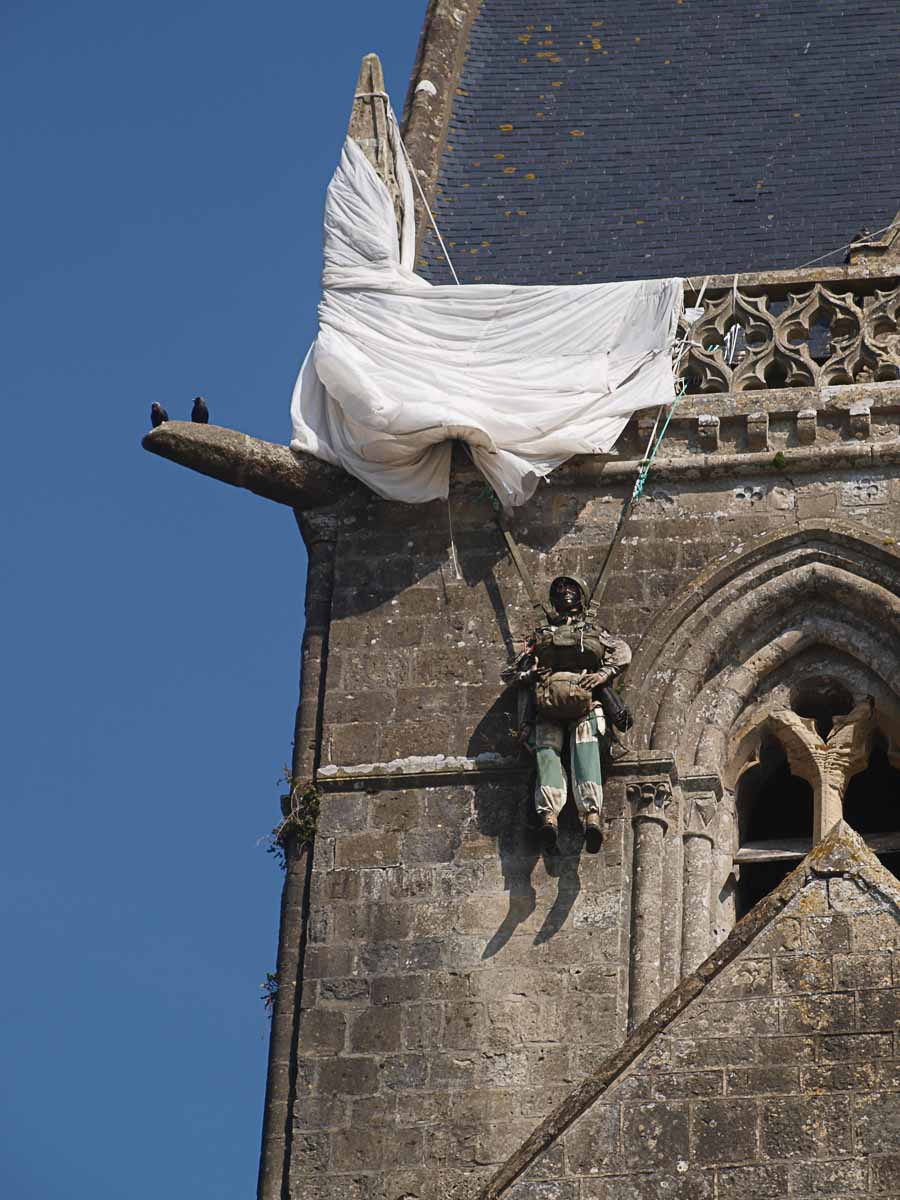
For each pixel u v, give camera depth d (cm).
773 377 11681
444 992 10438
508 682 10906
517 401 11444
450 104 13412
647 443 11438
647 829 10669
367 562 11381
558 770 10669
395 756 10931
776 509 11275
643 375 11538
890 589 11044
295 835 10844
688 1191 8400
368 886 10688
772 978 8644
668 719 10888
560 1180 8494
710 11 13900
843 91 13388
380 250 11938
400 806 10825
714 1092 8512
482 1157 10138
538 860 10644
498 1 13988
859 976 8600
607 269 12569
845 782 10894
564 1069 10238
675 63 13625
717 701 10981
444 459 11438
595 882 10581
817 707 11106
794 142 13138
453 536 11362
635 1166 8469
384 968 10512
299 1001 10525
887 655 11012
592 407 11431
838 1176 8319
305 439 11525
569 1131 8550
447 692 11038
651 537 11256
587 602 11044
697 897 10606
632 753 10794
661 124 13300
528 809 10725
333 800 10875
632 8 13950
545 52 13700
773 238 12631
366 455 11438
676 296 11719
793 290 11825
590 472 11400
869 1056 8481
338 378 11500
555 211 12875
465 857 10688
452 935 10544
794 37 13712
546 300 11738
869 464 11312
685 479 11362
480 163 13138
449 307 11750
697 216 12794
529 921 10525
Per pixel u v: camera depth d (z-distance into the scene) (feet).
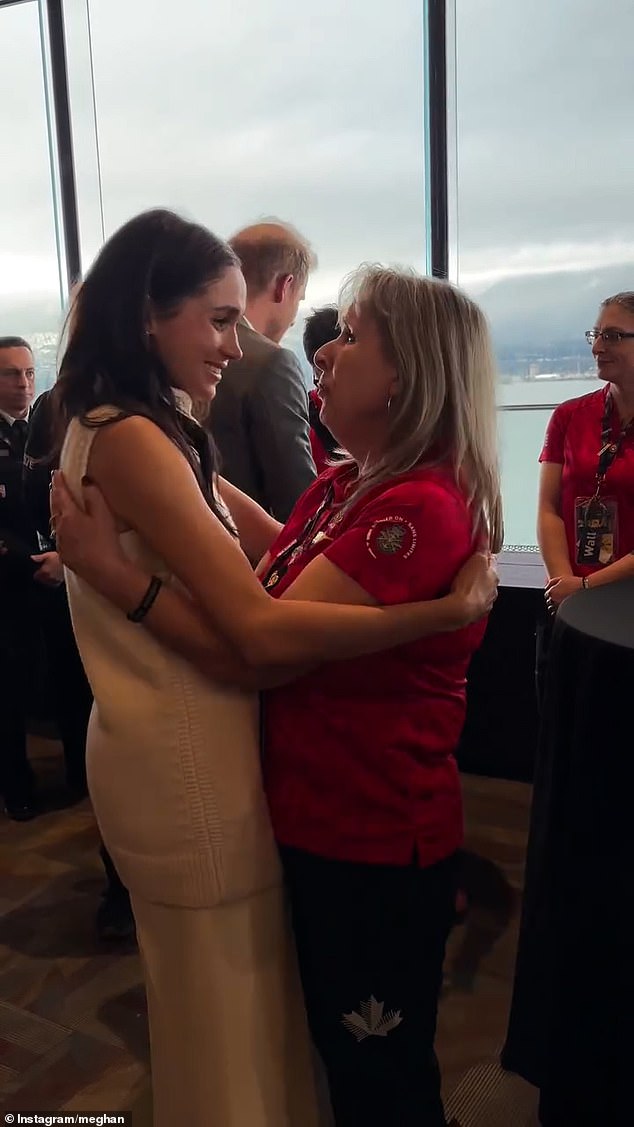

..........

_Aim of the task:_ Go to the line with "887 655 11012" in the entries above. Reproduce that line and each one after it to the end, exactly and without the pictures.

_Written solution:_
887 655 11012
592 407 11431
838 1176 8319
305 439 11525
569 1131 8550
447 692 11038
651 537 11256
587 602 11044
697 897 10606
632 753 10794
661 124 13300
528 809 10725
333 800 10875
632 8 13950
545 52 13700
773 238 12631
366 455 11438
676 296 11719
793 290 11825
590 472 11400
869 1056 8481
338 378 11500
555 211 12875
465 857 10688
452 935 10544
794 37 13712
546 300 11738
869 464 11312
685 479 11362
480 163 13138
449 307 11750
697 216 12794
529 921 10525
Per pixel u v: camera depth d (z-distance into the scene) (feet).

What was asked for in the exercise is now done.